2 For tests on the nano — and lower bounds of microcapsule may be impossible to satisfy the conditions of formula (E. 1) for test specimens with high hardness. To reduce the uncertainty of the average value of the measurement result, you can increase the number of measurements. It should be noted in the measurement Protocol.

3 In nano — and microdiamond it is recommended to measure surface roughness in the potential contact zone, or this zone must be investigated by any other means available. In many cases the surface roughness can be measured by comparison with measures of roughness. In macrodipole enough visual verification that determines the smoothness of the polished or «mirror» surface treatment.

Annex F (informative). Correlation between hardness H (IT) with a hardness on the Vickers

Appendix F
(reference)

Correlation of hardness with hardness Vickers

Hardness can be correlated with the Vickers hardness for a wide range of materials with a suitable ratio.

WARNING — Although can be correlated with this method, the equivalent value calculated as shown in this Appendix cannot be used as exact replacement for .

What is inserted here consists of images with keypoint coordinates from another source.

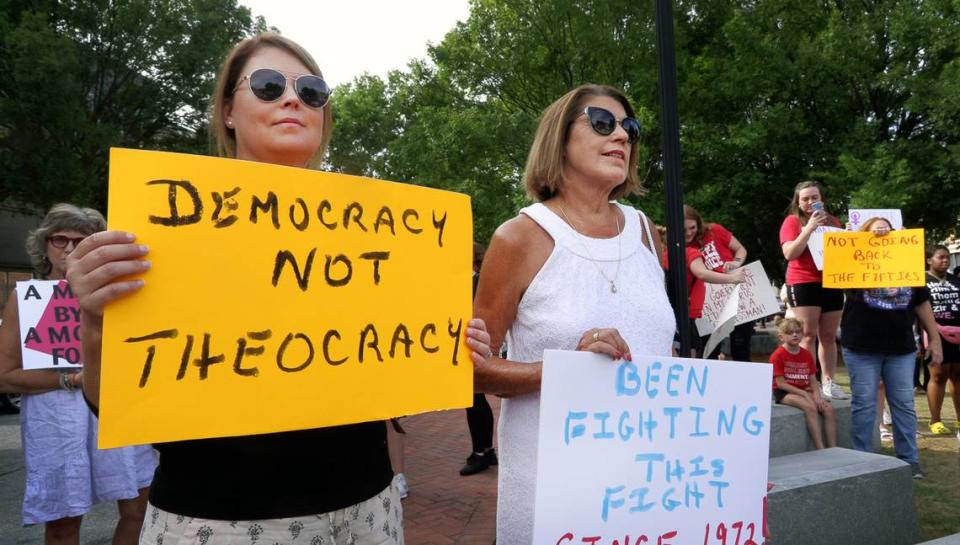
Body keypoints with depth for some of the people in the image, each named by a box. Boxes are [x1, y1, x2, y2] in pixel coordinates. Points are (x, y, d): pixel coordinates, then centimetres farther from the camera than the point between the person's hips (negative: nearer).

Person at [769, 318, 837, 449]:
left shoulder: (807, 354, 9)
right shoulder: (778, 355, -9)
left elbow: (813, 380, 9)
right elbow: (780, 383, -13)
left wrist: (816, 394, -12)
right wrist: (805, 394, -16)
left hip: (805, 392, 6)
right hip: (784, 393, -6)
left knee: (829, 408, -14)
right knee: (810, 407, -30)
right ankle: (820, 450, -29)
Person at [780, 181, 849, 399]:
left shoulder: (832, 221, 15)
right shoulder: (792, 221, 0)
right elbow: (789, 254, -12)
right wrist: (809, 228, -17)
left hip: (831, 283, 5)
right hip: (803, 283, -5)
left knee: (829, 336, 7)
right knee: (808, 335, -7)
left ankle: (829, 382, 13)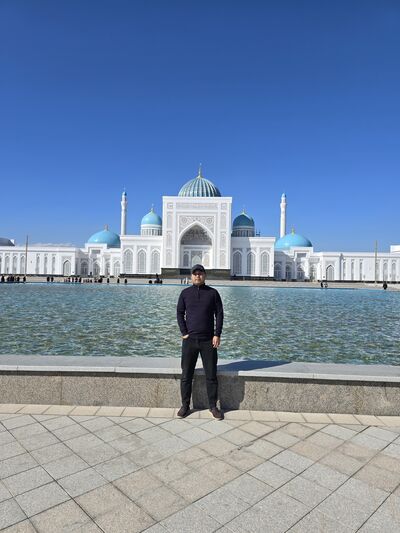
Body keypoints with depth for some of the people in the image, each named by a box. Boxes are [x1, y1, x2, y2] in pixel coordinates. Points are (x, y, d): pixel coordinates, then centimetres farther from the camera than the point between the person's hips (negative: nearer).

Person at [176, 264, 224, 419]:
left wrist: (217, 334, -5)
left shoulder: (213, 293, 3)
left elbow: (219, 314, 2)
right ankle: (185, 405, 20)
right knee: (186, 375, 5)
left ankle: (213, 406, 19)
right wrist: (184, 333, -3)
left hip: (208, 340, 0)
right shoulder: (185, 293, 5)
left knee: (211, 375, 5)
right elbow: (179, 313, 6)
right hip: (189, 340, 1)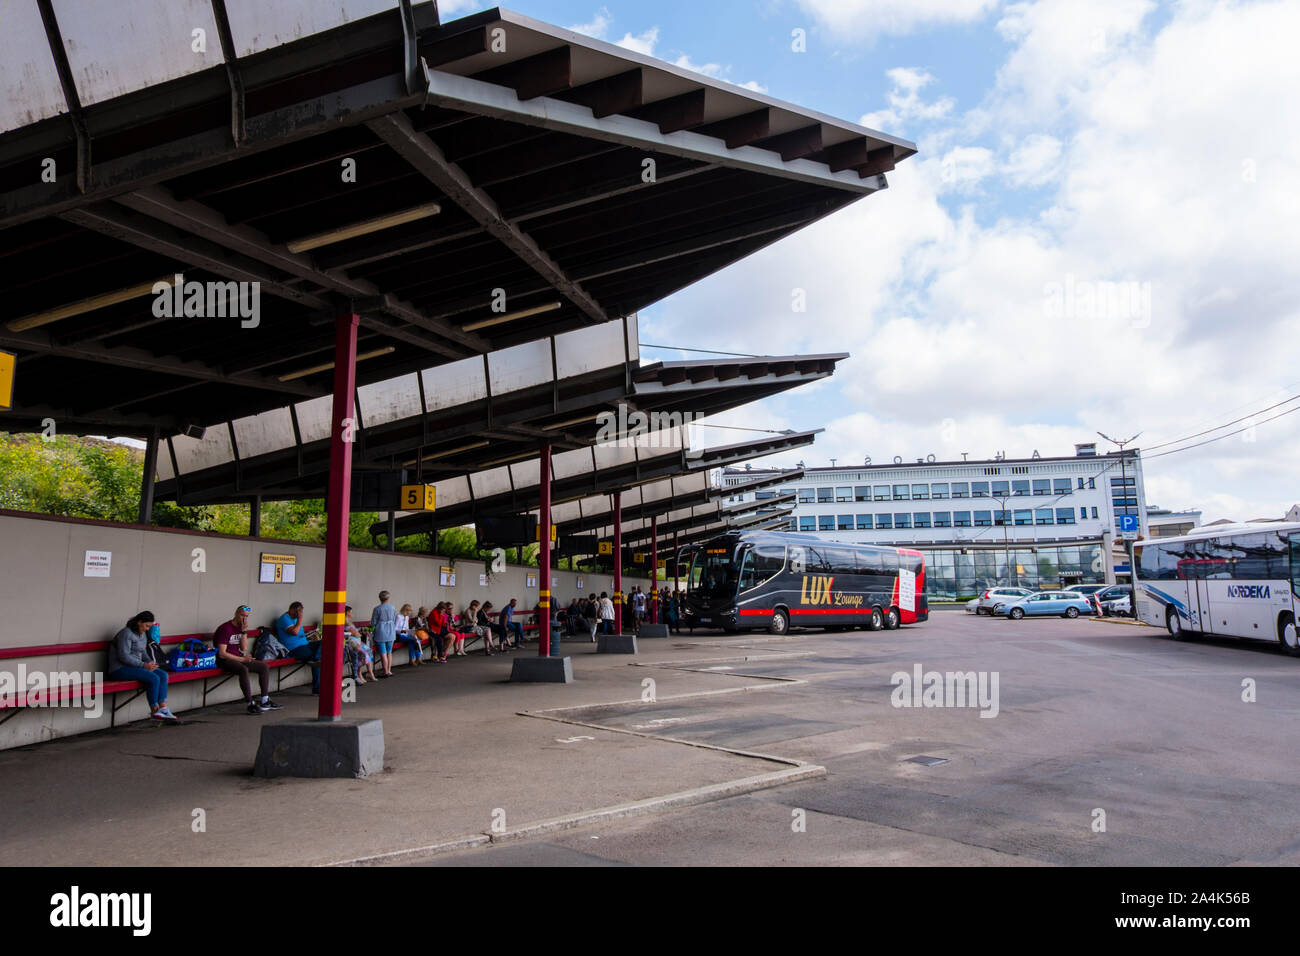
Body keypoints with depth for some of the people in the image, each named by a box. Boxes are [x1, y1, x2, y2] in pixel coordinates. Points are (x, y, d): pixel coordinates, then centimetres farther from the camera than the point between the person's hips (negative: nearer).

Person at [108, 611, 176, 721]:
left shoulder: (143, 634, 13)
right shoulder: (126, 633, -14)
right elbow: (123, 656, -21)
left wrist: (150, 663, 1)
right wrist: (144, 665, -21)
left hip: (135, 666, 9)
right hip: (120, 669, -9)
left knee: (163, 674, -12)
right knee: (154, 678, -25)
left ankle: (163, 708, -18)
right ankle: (154, 712, -13)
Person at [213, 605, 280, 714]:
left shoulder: (242, 627, 11)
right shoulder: (226, 628, -15)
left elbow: (244, 648, 2)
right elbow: (222, 654, -20)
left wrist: (244, 631, -8)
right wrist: (242, 659, -17)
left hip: (239, 658, 9)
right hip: (224, 660, -9)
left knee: (265, 667, -1)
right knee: (243, 669, -37)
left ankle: (264, 701, 0)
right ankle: (250, 704, -32)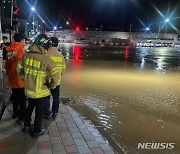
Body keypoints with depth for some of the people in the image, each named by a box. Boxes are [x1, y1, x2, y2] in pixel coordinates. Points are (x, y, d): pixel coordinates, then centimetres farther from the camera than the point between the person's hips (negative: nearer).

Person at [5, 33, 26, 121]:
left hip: (12, 79, 7)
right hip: (20, 79, -7)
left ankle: (15, 113, 34)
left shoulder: (9, 50, 3)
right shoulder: (21, 50, -18)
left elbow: (6, 64, 9)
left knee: (15, 97, 20)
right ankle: (22, 115, 18)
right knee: (22, 98, 7)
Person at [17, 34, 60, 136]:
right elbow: (56, 76, -25)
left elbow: (19, 69, 7)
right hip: (41, 92, -5)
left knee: (29, 108, 28)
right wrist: (52, 86, -7)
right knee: (40, 111, 14)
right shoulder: (45, 59, -23)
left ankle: (27, 126, 44)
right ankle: (37, 131, 30)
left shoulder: (26, 55, -5)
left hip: (29, 90, 6)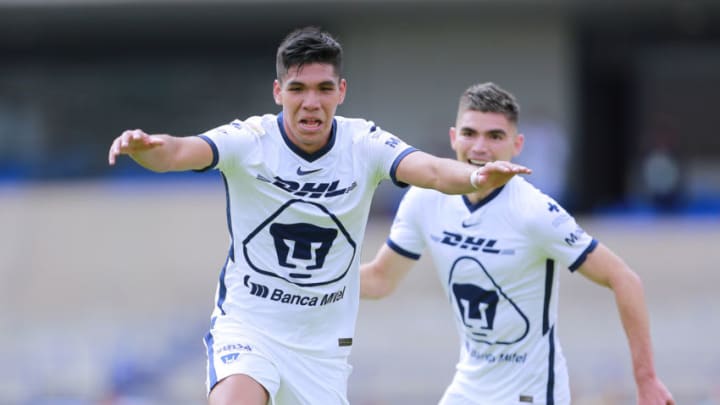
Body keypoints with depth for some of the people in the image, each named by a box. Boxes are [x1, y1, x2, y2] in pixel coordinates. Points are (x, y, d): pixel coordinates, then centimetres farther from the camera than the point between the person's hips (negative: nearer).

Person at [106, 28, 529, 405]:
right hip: (247, 324, -3)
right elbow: (181, 151, -31)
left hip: (324, 343, 3)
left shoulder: (364, 144, -8)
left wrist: (477, 177, -48)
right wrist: (144, 147, -55)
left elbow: (432, 170, -26)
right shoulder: (249, 141, -13)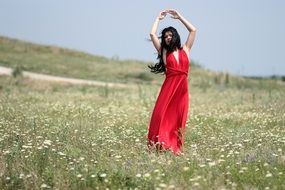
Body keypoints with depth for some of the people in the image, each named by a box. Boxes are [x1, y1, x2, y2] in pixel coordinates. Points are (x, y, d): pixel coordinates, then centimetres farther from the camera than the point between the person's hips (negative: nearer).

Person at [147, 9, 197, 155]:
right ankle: (159, 144, -12)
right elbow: (152, 34, 6)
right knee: (162, 115, -13)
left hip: (182, 88, 2)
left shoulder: (185, 50, 15)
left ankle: (175, 146, 1)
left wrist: (179, 17, 19)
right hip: (168, 87, -1)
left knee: (178, 119, 0)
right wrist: (159, 18, 18)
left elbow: (193, 30, 15)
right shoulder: (163, 51, 12)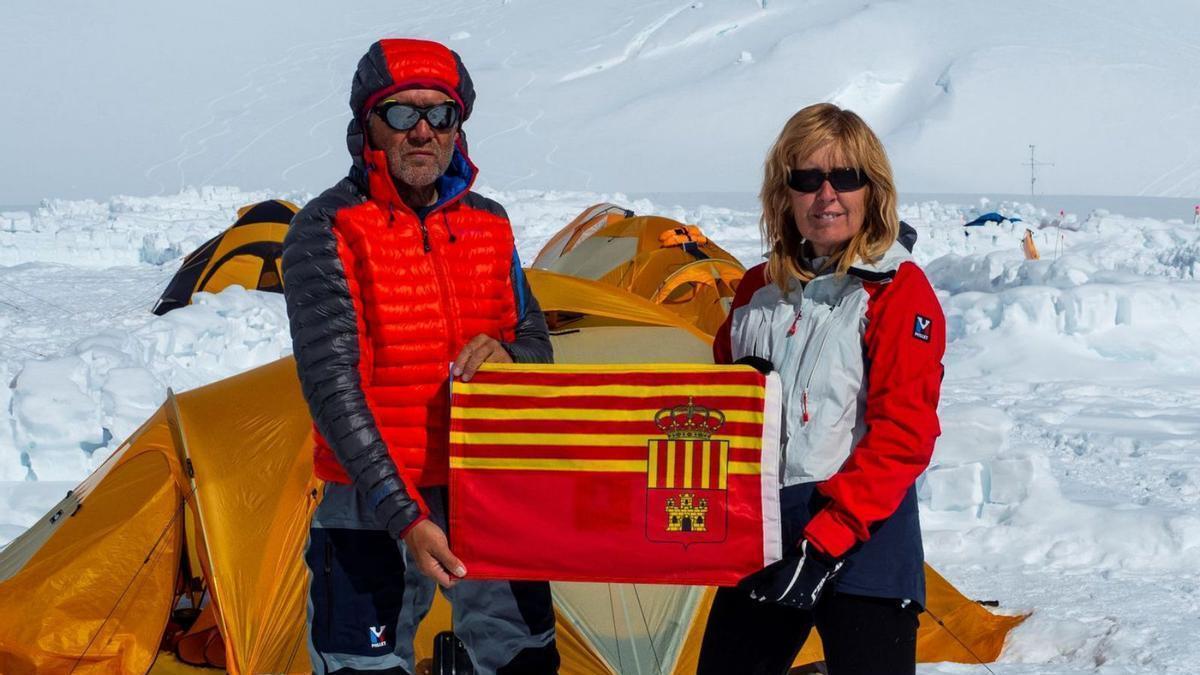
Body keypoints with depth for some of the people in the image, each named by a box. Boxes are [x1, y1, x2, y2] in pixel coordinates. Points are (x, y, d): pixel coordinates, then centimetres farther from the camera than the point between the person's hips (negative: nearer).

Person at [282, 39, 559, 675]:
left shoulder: (489, 224, 5)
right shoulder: (326, 231, -11)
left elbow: (535, 341, 15)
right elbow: (331, 385, -17)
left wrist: (506, 355, -12)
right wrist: (403, 516, -24)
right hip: (376, 506, -5)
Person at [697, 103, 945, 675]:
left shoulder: (899, 291, -7)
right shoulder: (760, 289, 12)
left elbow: (902, 435, -14)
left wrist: (827, 540, -20)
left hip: (861, 544, -6)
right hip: (760, 539, 6)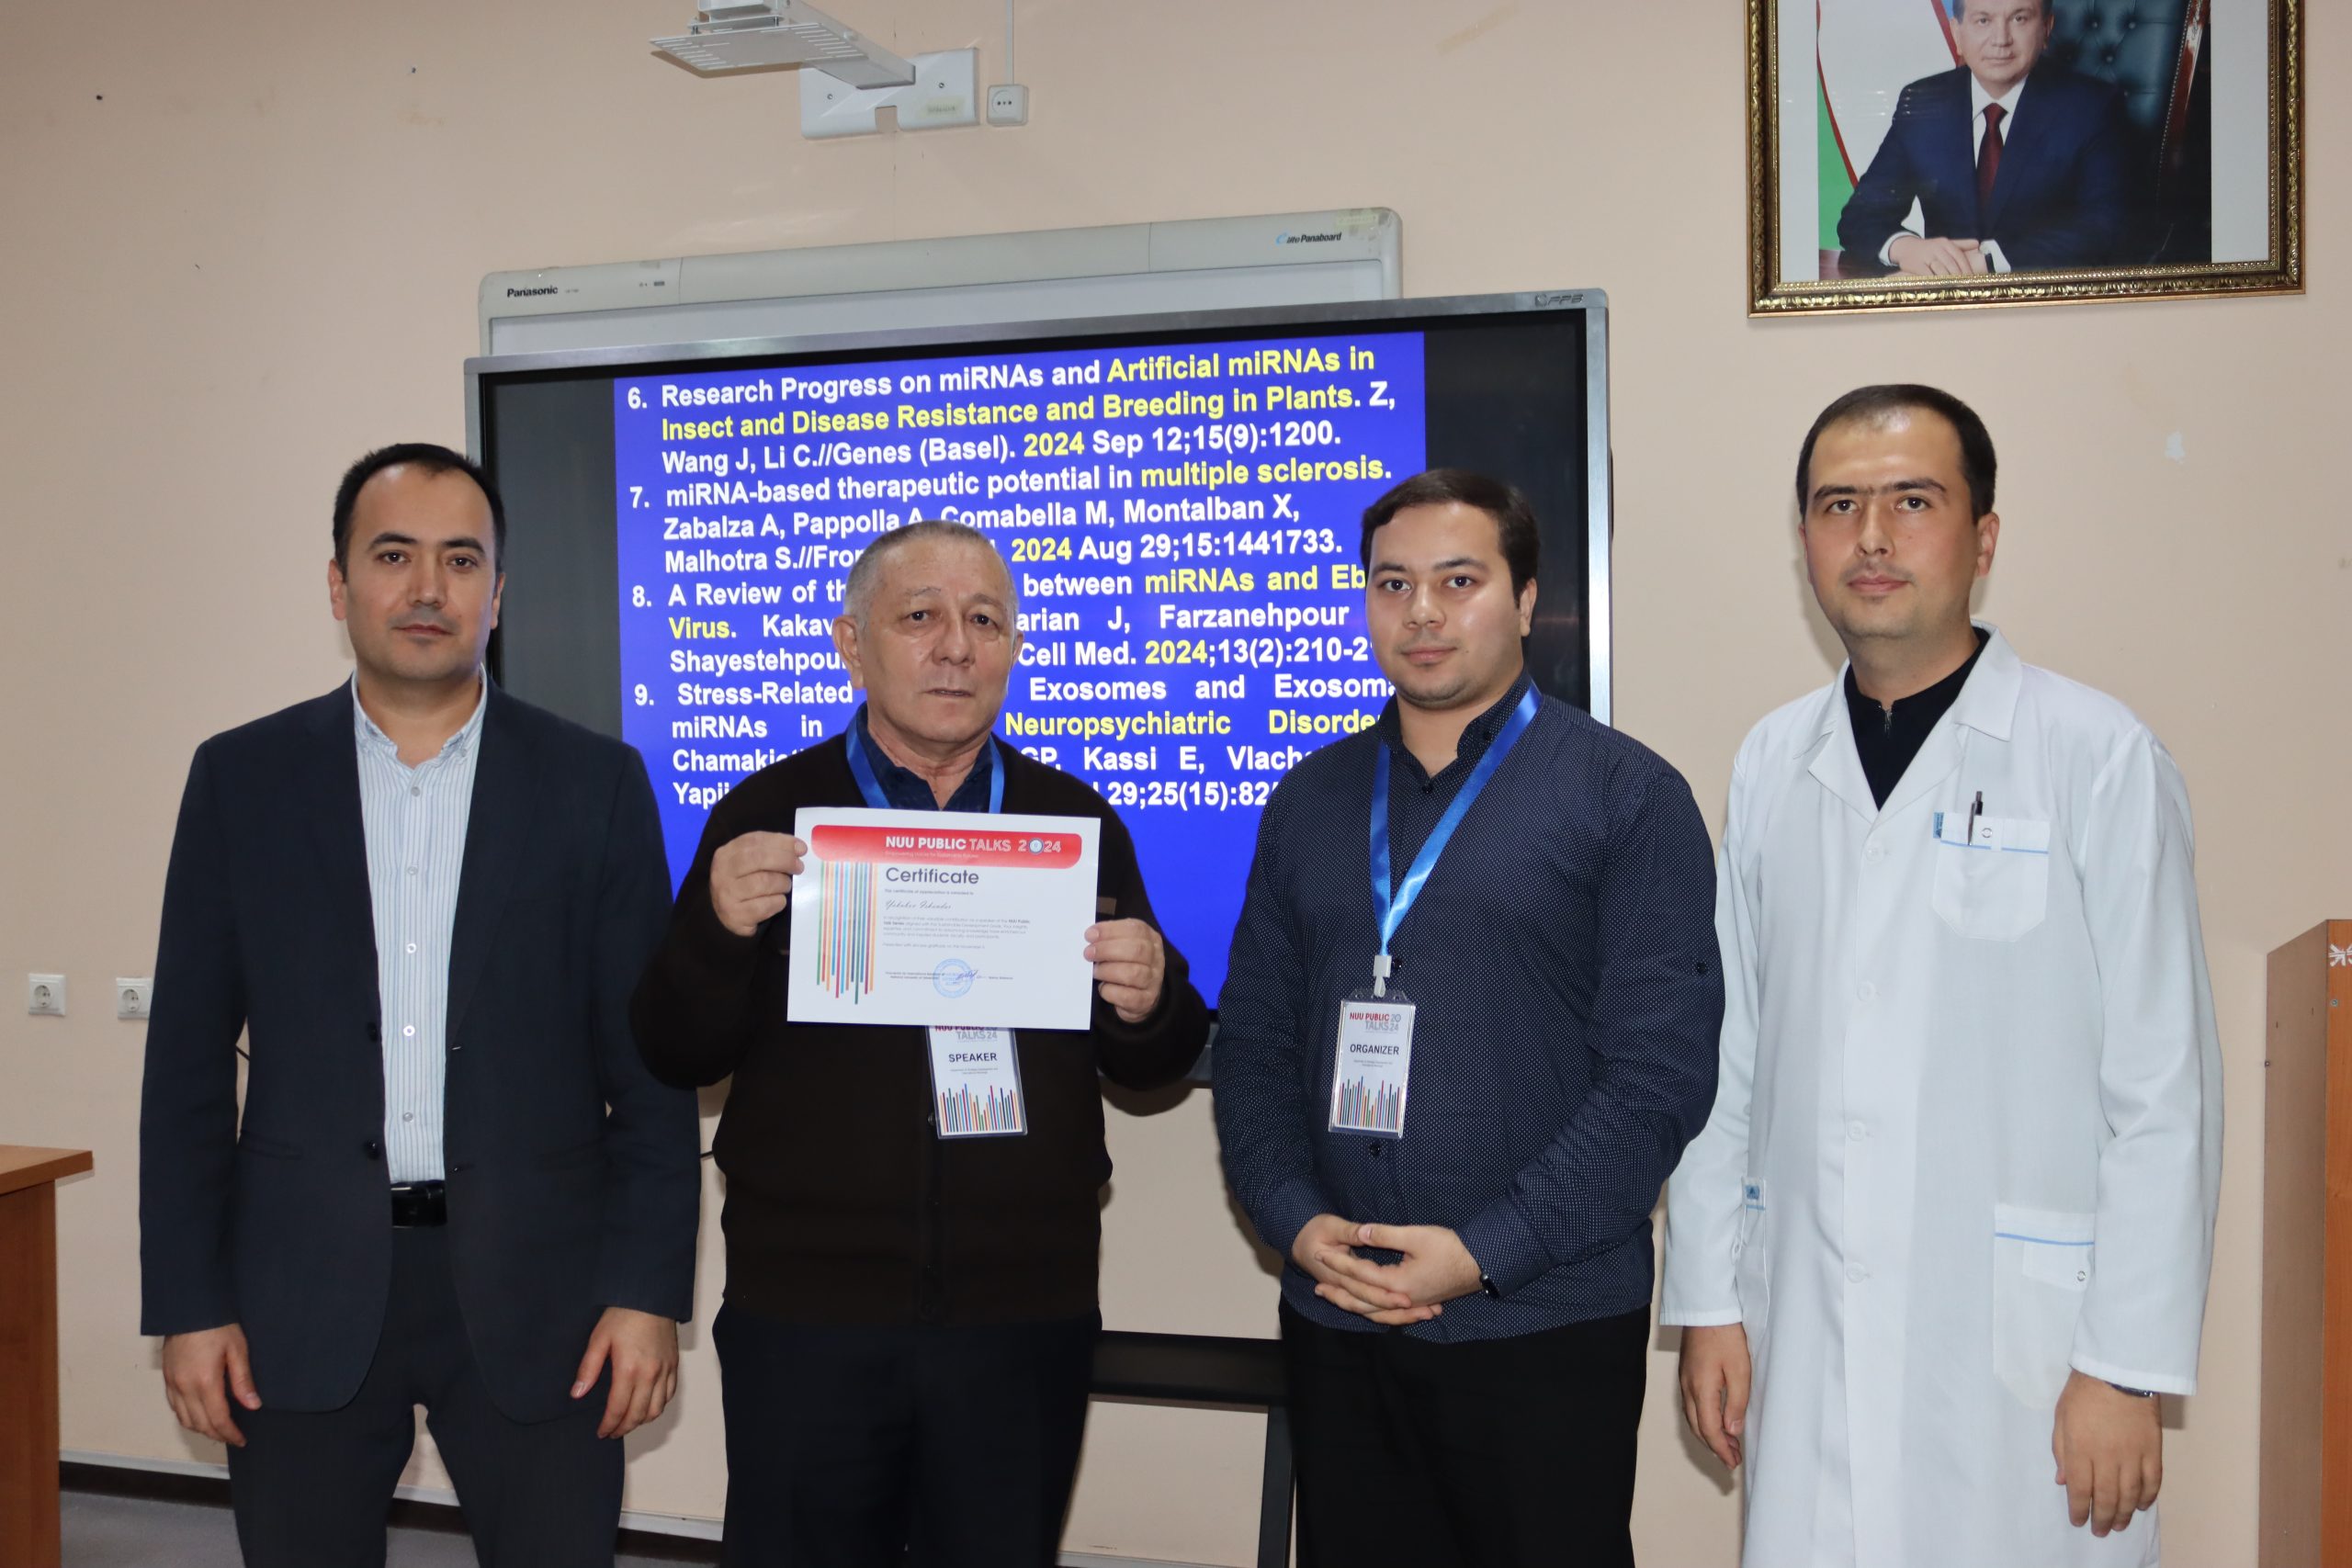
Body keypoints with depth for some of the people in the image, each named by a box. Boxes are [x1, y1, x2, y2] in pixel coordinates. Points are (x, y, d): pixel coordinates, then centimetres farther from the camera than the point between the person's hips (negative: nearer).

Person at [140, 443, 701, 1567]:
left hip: (533, 1292, -1)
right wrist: (188, 1303, 0)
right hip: (302, 1298, 1)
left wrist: (648, 1292, -5)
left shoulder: (594, 783, 1)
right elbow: (189, 1063, 4)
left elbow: (649, 1062, 0)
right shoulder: (243, 778, 4)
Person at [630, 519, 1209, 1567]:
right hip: (805, 1312, -1)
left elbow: (1150, 1069, 9)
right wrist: (719, 929, -20)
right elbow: (676, 1056, -1)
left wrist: (1149, 1001, -14)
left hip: (1026, 1319, 1)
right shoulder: (768, 813, 0)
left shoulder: (1077, 821, 4)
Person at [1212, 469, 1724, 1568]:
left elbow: (1663, 1069, -9)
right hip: (1335, 1323, 4)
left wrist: (1488, 1252, -14)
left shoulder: (1627, 796, -2)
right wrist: (1293, 1220, -4)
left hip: (1545, 1325, -4)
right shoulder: (1310, 800, 12)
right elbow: (1254, 1041, 12)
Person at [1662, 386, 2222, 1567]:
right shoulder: (1771, 765, 8)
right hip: (1807, 1341, 4)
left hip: (2021, 1339, -3)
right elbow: (1724, 1053, 10)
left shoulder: (2100, 759, -5)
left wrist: (2129, 1369, -8)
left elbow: (2164, 1088, -6)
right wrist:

You can enter a simple function for the tip Vickers with a perfect geometry or tip Vickers with the usual geometry when the function square is known. In this case, hardness values are linked with hardness values in Vickers scale factor. The ratio of the cross sectional area to surface area is constantly on the any distance from the top of the tip Vickers with a perfect geometry.

. (F. 1)

The length of the diagonal in the hardness measurements by Vickers tied to the relationship:

; . (F. 2)

Thus,

, (F. 3)

where is the gravitational constant, usually taken equal to 9,80665 m/s.

For the Berkovich tip, the following relationship:

;

. (F. 4)

For a modified Berkovich tip, there are following relations:

;

. (F. 5)

Note that in the General case at small depths of indentation (<6 µm), one can assume that the tip has a perfect geometry, so a simple correlation function (F. 2)-(F. 5) may be incorrect. In the General case, the error caused by this assumption will be most significant at small depths of indentation.

For some materials the correlation between and demonstrated in [6] and [11].